In his concurring opinion in Dimaya, Justice Gorsuch grandiosely declares, “Vague laws invite arbitrary power,” analogizing the INA’s crime-of-violence provisions to Britain’s notoriously ambiguous, pre-Revolution treason law. That is a curious assertion. Particularly in light of the fact that the Court previously found the INA crime-of-violence definition to be both clear and easily applicable in Leocal v. Ashcroft, and the provision has been successfully applied by the courts for at least two decades.
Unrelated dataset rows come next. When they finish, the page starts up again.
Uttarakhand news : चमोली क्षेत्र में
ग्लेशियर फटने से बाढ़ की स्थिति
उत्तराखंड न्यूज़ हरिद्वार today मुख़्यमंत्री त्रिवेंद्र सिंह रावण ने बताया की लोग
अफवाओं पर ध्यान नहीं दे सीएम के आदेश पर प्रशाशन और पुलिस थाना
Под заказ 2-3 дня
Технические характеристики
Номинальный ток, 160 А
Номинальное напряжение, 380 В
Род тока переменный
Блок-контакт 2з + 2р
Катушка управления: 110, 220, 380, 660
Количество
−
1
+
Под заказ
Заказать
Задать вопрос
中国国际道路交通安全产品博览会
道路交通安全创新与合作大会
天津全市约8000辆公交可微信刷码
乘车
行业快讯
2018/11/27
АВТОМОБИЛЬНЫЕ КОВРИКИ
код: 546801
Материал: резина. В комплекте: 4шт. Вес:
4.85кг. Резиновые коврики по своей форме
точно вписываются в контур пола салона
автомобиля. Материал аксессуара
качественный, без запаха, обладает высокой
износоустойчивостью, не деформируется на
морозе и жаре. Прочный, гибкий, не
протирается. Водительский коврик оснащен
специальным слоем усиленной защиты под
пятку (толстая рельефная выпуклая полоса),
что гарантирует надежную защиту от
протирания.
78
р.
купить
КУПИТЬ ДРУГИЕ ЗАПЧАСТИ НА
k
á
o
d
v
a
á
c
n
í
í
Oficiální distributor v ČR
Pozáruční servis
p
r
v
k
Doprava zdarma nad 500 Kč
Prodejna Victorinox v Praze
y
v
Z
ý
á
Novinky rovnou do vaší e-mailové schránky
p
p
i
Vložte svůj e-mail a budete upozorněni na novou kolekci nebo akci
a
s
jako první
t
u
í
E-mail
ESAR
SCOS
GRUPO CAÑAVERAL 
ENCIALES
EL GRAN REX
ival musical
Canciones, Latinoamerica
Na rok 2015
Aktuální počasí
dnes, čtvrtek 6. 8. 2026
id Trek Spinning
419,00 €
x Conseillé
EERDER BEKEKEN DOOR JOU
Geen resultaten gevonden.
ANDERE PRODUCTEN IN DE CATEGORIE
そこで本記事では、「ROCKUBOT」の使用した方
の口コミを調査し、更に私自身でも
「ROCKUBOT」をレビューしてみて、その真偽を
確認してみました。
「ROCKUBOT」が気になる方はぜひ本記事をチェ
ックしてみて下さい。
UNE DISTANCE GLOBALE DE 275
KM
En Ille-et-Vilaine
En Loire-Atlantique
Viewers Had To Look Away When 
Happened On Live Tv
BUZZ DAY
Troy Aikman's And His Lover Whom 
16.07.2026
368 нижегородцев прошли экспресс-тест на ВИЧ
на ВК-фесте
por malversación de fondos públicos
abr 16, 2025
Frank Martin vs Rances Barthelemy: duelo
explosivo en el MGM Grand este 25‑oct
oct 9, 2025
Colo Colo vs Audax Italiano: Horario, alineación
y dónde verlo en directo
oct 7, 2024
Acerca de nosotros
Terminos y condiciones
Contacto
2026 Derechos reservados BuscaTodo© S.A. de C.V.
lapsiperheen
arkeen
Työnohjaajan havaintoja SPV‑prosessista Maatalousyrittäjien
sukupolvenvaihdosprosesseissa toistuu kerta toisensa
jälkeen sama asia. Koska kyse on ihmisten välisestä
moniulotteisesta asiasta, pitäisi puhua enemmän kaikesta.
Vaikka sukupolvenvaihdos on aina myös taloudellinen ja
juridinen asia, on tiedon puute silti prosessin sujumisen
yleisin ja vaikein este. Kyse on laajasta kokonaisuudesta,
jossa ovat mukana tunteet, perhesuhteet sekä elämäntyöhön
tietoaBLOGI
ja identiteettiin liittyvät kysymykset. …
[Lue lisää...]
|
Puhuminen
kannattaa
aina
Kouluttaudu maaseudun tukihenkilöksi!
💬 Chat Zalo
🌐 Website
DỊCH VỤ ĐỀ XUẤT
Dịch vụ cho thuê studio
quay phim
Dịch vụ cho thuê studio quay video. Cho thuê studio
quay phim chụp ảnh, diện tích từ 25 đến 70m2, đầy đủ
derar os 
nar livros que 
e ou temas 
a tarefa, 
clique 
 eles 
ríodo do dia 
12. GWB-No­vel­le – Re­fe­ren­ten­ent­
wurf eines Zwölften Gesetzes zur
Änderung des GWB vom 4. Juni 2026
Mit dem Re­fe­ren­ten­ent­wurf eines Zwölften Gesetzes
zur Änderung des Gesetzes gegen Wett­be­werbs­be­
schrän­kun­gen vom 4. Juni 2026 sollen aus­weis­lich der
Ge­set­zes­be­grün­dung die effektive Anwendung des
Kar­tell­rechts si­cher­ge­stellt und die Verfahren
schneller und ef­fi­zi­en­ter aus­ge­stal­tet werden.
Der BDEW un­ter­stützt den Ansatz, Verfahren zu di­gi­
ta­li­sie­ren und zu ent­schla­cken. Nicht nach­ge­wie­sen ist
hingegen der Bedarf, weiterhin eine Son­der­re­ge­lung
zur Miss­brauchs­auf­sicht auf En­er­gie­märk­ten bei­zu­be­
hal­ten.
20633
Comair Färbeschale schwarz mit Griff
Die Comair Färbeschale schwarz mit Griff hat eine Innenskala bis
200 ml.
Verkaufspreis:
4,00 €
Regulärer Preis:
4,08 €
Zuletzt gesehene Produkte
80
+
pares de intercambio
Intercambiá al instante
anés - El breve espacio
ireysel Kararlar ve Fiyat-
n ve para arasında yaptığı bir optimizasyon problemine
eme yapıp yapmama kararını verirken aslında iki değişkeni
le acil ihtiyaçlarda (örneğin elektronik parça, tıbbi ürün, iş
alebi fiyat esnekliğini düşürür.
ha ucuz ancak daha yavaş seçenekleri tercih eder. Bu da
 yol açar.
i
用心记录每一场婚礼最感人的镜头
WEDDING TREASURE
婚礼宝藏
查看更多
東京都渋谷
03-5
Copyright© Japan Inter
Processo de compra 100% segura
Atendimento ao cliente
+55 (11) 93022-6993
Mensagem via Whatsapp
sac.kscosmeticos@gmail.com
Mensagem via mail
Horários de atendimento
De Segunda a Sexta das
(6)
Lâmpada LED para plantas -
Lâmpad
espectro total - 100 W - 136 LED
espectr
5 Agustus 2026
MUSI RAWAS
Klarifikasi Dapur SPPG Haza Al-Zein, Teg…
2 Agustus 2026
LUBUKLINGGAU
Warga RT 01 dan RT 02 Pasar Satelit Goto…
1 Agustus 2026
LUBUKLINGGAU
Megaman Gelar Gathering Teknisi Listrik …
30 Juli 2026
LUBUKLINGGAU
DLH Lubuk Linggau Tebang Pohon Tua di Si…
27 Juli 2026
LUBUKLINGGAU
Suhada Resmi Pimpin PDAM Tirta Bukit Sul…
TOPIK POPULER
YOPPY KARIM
To the majority of objective observers, the U.S. immigration system is fairer and provides more procedural safeguards than any other in the world. And there is nothing capricious about the way that alien criminals are removed from the United States. In fact, most would argue that the playing field is tipped firmly in favor of the foreign criminal, who typically receives multiple warnings in state court that a criminal conviction could result in deportation, and whose criminal defense attorney has an obligation to make him aware of the immigration consequences of the charges against him. As such, the only arbitrary exercise of power evident in Dimaya seems to be the court’s willingness to engage in circuitous logic to protect alien criminals from non-existent threats to due process rights that they clearly do not possess.

In the short-term, Dimaya will probably have little discernible effect. Many of the crimes that trigger removal as crimes-of-violence are specifically referenced elsewhere in the INA and will continue to result in deportations. But it clearly represents the creeping erosion of the distinction between civil and criminal proceedings. The notion that removing foreign trespassers, and ungrateful guests, from the United States is somehow punitive is absurd on its face.

Such claims flip the script, implying that the U.S. government’s primary responsibility in the immigration arena is protecting foreigners’ dubious claims to rights that they do not, in fact, possess, rather than fulfilling its first duty, which is protecting American citizens.

Matt O’Brien is the former chief of the National Security Division within the Fraud Detection and National Security Directorate at U.S. Citizenship and Immigration Services. He has also served as assistant chief counsel in U.S. Immigration and Customs Enforcement’s New York District. He is currently director of research at the Federation for American Immigration Reform.